There were vicious rumors that if there were to be a war, the first target would
be a nuclear test site and that the victims would be our residents. We were in
complete terror. I would do anything to save my children, so I risked my life to
defect, and now I live in South Korea with my family.
What still makes me beat my chest and lament is that I wasn’t able to bring
my youngest son with me to Korea. He couldn’t come with me and died of
tuberculosis in Gilju-gun.
It’s with a heavy heart that I wonder when the angel of death known as nuclear
radiation exposure will disappear from North Korea.
Even now, whenever I watch news related to North Korea’s nuclear program,
I can’t help crying as I think of the people in my hometown who lost their
families and endure day after day in the land of death.
Kim Jong Un’s regime is an unprecedentedly tyrannical one based on a killer’s
obsession with staying in power regardless of whether his people die.
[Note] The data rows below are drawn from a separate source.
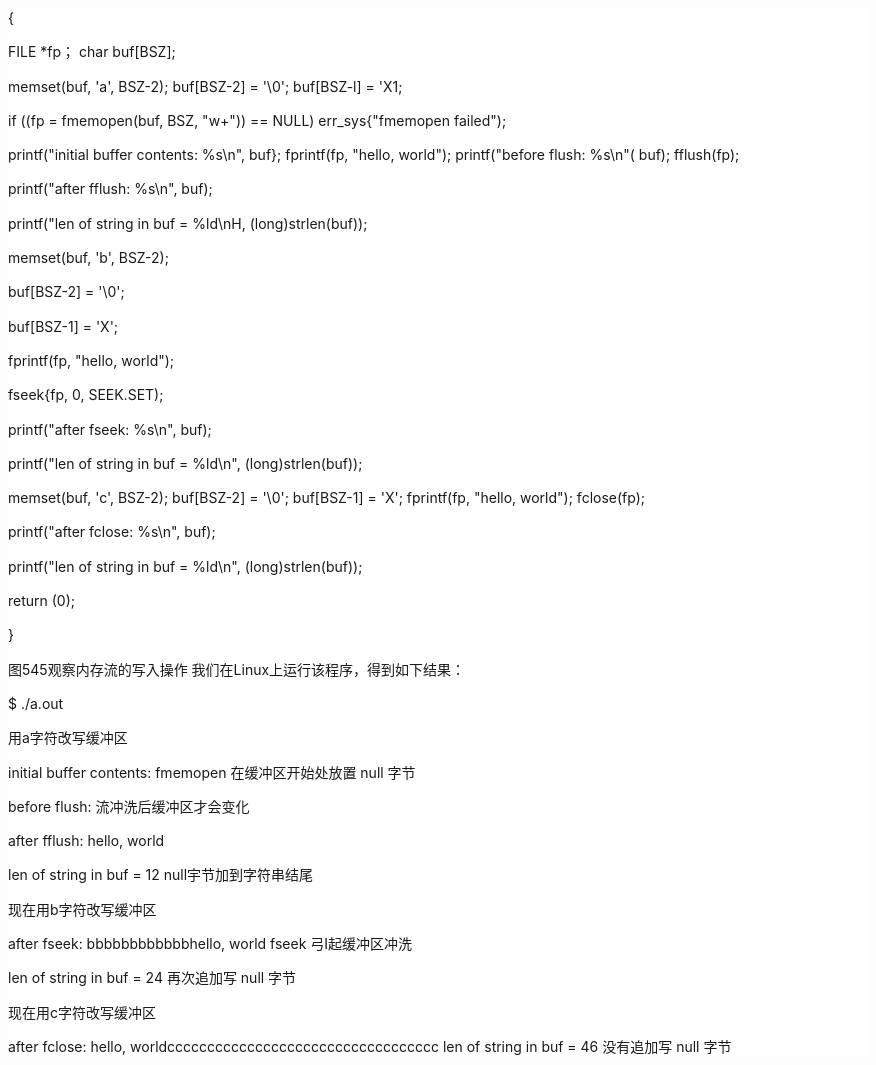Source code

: {

FILE *fp； char buf[BSZ];

memset(buf, 'a', BSZ-2); buf[BSZ-2] = '\0'; buf[BSZ-l] = 'X1;

if ((fp = fmemopen(buf, BSZ, "w+")) == NULL) err_sys{"fmemopen failed");

printf("initial buffer contents: %s\n", buf}; fprintf(fp, "hello, world"); printf("before flush: %s\n"( buf); fflush(fp);

printf("after fflush: %s\n", buf);

printf("len of string in buf = %ld\nH, (long)strlen(buf));

memset(buf, 'b', BSZ-2);

buf[BSZ-2] = '\0';

buf[BSZ-1] = 'X';

fprintf(fp, "hello, world");

fseek{fp, 0, SEEK.SET);

printf("after fseek: %s\n", buf);

printf("len of string in buf = %ld\n", (long)strlen(buf));

memset(buf, 'c', BSZ-2); buf[BSZ-2] = '\0'; buf[BSZ-1] = 'X'; fprintf(fp, "hello, world"); fclose(fp);

printf("after fclose: %s\n", buf);

printf("len of string in buf = %ld\n", (long)strlen(buf));

return (0);

}

图545观察内存流的写入操作 我们在Linux上运行该程序，得到如下结果：

$ ./a.out

用a字符改写缓冲区

initial buffer contents:    fmemopen 在缓冲区开始处放置 null 字节

before flush:    流冲洗后缓冲区才会变化

after fflush: hello, world

len of string in buf = 12    null宇节加到字符串结尾

现在用b字符改写缓冲区

after fseek: bbbbbbbbbbbbhello, world    fseek 弓I起缓冲区冲洗

len of string in buf = 24    再次追加写 null 字节

现在用c字符改写缓冲区

after fclose: hello, worldcccccccccccccccccccccccccccccccccc len of string in buf = 46    没有追加写 null 字节
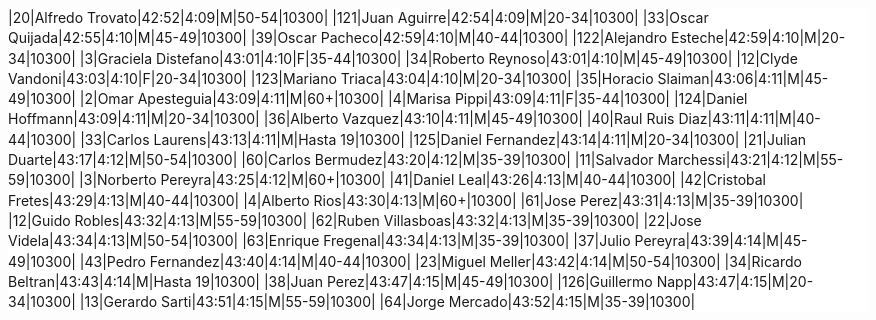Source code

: |20|Alfredo Trovato|42:52|4:09|M|50-54|10300|
|121|Juan Aguirre|42:54|4:09|M|20-34|10300|
|33|Oscar Quijada|42:55|4:10|M|45-49|10300|
|39|Oscar Pacheco|42:59|4:10|M|40-44|10300|
|122|Alejandro Esteche|42:59|4:10|M|20-34|10300|
|3|Graciela Distefano|43:01|4:10|F|35-44|10300|
|34|Roberto Reynoso|43:01|4:10|M|45-49|10300|
|12|Clyde Vandoni|43:03|4:10|F|20-34|10300|
|123|Mariano Triaca|43:04|4:10|M|20-34|10300|
|35|Horacio Slaiman|43:06|4:11|M|45-49|10300|
|2|Omar Apesteguia|43:09|4:11|M|60+|10300|
|4|Marisa Pippi|43:09|4:11|F|35-44|10300|
|124|Daniel Hoffmann|43:09|4:11|M|20-34|10300|
|36|Alberto Vazquez|43:10|4:11|M|45-49|10300|
|40|Raul Ruis Diaz|43:11|4:11|M|40-44|10300|
|33|Carlos Laurens|43:13|4:11|M|Hasta 19|10300|
|125|Daniel Fernandez|43:14|4:11|M|20-34|10300|
|21|Julian Duarte|43:17|4:12|M|50-54|10300|
|60|Carlos Bermudez|43:20|4:12|M|35-39|10300|
|11|Salvador Marchessi|43:21|4:12|M|55-59|10300|
|3|Norberto Pereyra|43:25|4:12|M|60+|10300|
|41|Daniel Leal|43:26|4:13|M|40-44|10300|
|42|Cristobal Fretes|43:29|4:13|M|40-44|10300|
|4|Alberto Rios|43:30|4:13|M|60+|10300|
|61|Jose Perez|43:31|4:13|M|35-39|10300|
|12|Guido Robles|43:32|4:13|M|55-59|10300|
|62|Ruben Villasboas|43:32|4:13|M|35-39|10300|
|22|Jose Videla|43:34|4:13|M|50-54|10300|
|63|Enrique Fregenal|43:34|4:13|M|35-39|10300|
|37|Julio Pereyra|43:39|4:14|M|45-49|10300|
|43|Pedro Fernandez|43:40|4:14|M|40-44|10300|
|23|Miguel Meller|43:42|4:14|M|50-54|10300|
|34|Ricardo Beltran|43:43|4:14|M|Hasta 19|10300|
|38|Juan Perez|43:47|4:15|M|45-49|10300|
|126|Guillermo Napp|43:47|4:15|M|20-34|10300|
|13|Gerardo Sarti|43:51|4:15|M|55-59|10300|
|64|Jorge Mercado|43:52|4:15|M|35-39|10300|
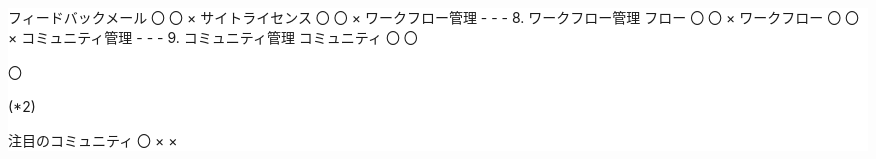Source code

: <td></td>
<td>フィードバックメール</td>
<td>〇</td>
<td>〇</td>
<td>×</td>
<td></td>
</tr>
<tr class="odd">
<td></td>
<td>サイトライセンス</td>
<td>〇</td>
<td>〇</td>
<td>×</td>
<td></td>
</tr>
<tr class="even">
<td>ワークフロー管理</td>
<td>-</td>
<td>-</td>
<td>-</td>
<td>8. ワークフロー管理</td>
<td></td>
</tr>
<tr class="odd">
<td></td>
<td>フロー</td>
<td>〇</td>
<td>〇</td>
<td>×</td>
<td></td>
</tr>
<tr class="even">
<td></td>
<td>ワークフロー</td>
<td>〇</td>
<td>〇</td>
<td>×</td>
<td></td>
</tr>
<tr class="odd">
<td>コミュニティ管理</td>
<td>-</td>
<td>-</td>
<td>-</td>
<td>9. コミュニティ管理</td>
<td></td>
</tr>
<tr class="even">
<td></td>
<td>コミュニティ</td>
<td>〇</td>
<td>〇</td>
<td><p>〇</p>
<p>(*2)</p></td>
<td></td>
</tr>
<tr class="odd">
<td></td>
<td>注目のコミュニティ</td>
<td>〇</td>
<td>×</td>
<td>×</td>
<td></td>
</tr>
As long as
this regime is in power, North Korea will remain a barren land, where not just
Yongbyon and Gilju-gun but the entire country is a nuclear test site. How can
we live side by side with a dictatorship that builds nuclear test sites that kill all
living things and then touts them as a way to protect the country? This is the
reality of North Korea — it’s sad and infuriating just to think about.
In recent news, Kim Jong Un has appeared with his teenage daughter. Every
time Kim Jong Un looks at his child and smiles with satisfaction, a fire of hatred
rises in my chest.
People are dying from drinking nuclear-contaminated water. Yet, Kim Jong Un
takes his daughter to inspect the nuclear test site. I’d want to spit on his dreadful
face if he were around.
I’d like to ask him. As a father, could you feed your daughter water from
Changheung stream, which flows from Punggye-ri in Gilju-gun?
I shout so that everyone around the world can hear again and again. North
Korea’s Kim Jong Un killed my youngest son, who died from radiation
poisoning, along with all the victims of Gilju-gun!
The only way for the 25 million North Korean people to survive is for Kim
Jong Un, that nuclear-mad dictator, to disappear!